[[ DATASET EXTRACT open ]]
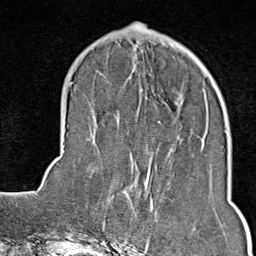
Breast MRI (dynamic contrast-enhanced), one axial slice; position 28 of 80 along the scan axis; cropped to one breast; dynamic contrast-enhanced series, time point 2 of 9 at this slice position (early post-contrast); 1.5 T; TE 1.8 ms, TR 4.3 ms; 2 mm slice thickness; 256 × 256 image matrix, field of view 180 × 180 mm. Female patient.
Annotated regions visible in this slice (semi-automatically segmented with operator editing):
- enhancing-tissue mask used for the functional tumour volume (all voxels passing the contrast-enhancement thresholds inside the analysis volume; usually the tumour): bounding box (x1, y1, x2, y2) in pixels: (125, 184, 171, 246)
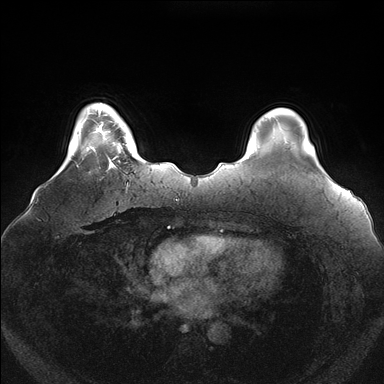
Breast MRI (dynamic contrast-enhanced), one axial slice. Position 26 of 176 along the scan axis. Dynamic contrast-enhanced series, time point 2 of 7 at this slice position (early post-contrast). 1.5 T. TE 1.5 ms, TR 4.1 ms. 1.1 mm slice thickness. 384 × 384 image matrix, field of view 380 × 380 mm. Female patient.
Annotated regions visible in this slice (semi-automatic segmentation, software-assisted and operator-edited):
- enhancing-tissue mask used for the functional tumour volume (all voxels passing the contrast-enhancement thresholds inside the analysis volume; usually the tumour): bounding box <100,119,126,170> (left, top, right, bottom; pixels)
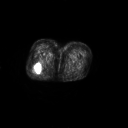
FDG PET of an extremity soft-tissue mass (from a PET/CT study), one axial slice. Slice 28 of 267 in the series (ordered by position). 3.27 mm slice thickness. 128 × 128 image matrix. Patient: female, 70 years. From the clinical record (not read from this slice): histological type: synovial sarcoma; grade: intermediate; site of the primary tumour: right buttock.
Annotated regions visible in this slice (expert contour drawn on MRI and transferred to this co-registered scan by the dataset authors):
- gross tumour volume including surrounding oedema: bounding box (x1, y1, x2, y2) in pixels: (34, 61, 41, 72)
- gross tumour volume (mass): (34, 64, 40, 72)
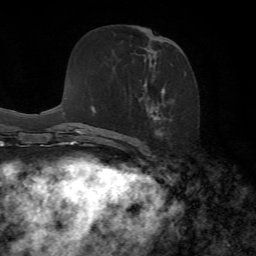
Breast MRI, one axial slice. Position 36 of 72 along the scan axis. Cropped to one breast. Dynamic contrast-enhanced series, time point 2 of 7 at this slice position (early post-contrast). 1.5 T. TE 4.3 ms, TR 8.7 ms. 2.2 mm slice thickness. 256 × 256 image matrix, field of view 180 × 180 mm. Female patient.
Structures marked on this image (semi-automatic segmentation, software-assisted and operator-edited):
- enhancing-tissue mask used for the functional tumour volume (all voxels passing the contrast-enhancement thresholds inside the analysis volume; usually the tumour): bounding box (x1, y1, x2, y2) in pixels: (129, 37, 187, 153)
[[ DATASET EXTRACT closed ]]
WHAT THE EXERCISE ASKS —
Set each line of the records down again exactly as it reads. Omit the pictures.

PROBLEM SOLUTION —
Breast MRI (dynamic contrast-enhanced), one axial slice; position 28 of 80 along the scan axis; cropped to one breast; dynamic contrast-enhanced series, time point 2 of 9 at this slice position (early post-contrast); 1.5 T; TE 1.8 ms, TR 4.3 ms; 2 mm slice thickness; 256 × 256 image matrix, field of view 180 × 180 mm. Female patient.
Annotated regions visible in this slice (semi-automatically segmented with operator editing):
- enhancing-tissue mask used for the functional tumour volume (all voxels passing the contrast-enhancement thresholds inside the analysis volume; usually the tumour): bounding box (x1, y1, x2, y2) in pixels: (125, 184, 171, 246)
Breast MRI (dynamic contrast-enhanced), one axial slice. Position 26 of 176 along the scan axis. Dynamic contrast-enhanced series, time point 2 of 7 at this slice position (early post-contrast). 1.5 T. TE 1.5 ms, TR 4.1 ms. 1.1 mm slice thickness. 384 × 384 image matrix, field of view 380 × 380 mm. Female patient.
Annotated regions visible in this slice (semi-automatic segmentation, software-assisted and operator-edited):
- enhancing-tissue mask used for the functional tumour volume (all voxels passing the contrast-enhancement thresholds inside the analysis volume; usually the tumour): bounding box <100,119,126,170> (left, top, right, bottom; pixels)
FDG PET of an extremity soft-tissue mass (from a PET/CT study), one axial slice. Slice 28 of 267 in the series (ordered by position). 3.27 mm slice thickness. 128 × 128 image matrix. Patient: female, 70 years. From the clinical record (not read from this slice): histological type: synovial sarcoma; grade: intermediate; site of the primary tumour: right buttock.
Annotated regions visible in this slice (expert contour drawn on MRI and transferred to this co-registered scan by the dataset authors):
- gross tumour volume including surrounding oedema: bounding box (x1, y1, x2, y2) in pixels: (34, 61, 41, 72)
- gross tumour volume (mass): (34, 64, 40, 72)
Breast MRI, one axial slice. Position 36 of 72 along the scan axis. Cropped to one breast. Dynamic contrast-enhanced series, time point 2 of 7 at this slice position (early post-contrast). 1.5 T. TE 4.3 ms, TR 8.7 ms. 2.2 mm slice thickness. 256 × 256 image matrix, field of view 180 × 180 mm. Female patient.
Structures marked on this image (semi-automatic segmentation, software-assisted and operator-edited):
- enhancing-tissue mask used for the functional tumour volume (all voxels passing the contrast-enhancement thresholds inside the analysis volume; usually the tumour): bounding box (x1, y1, x2, y2) in pixels: (129, 37, 187, 153)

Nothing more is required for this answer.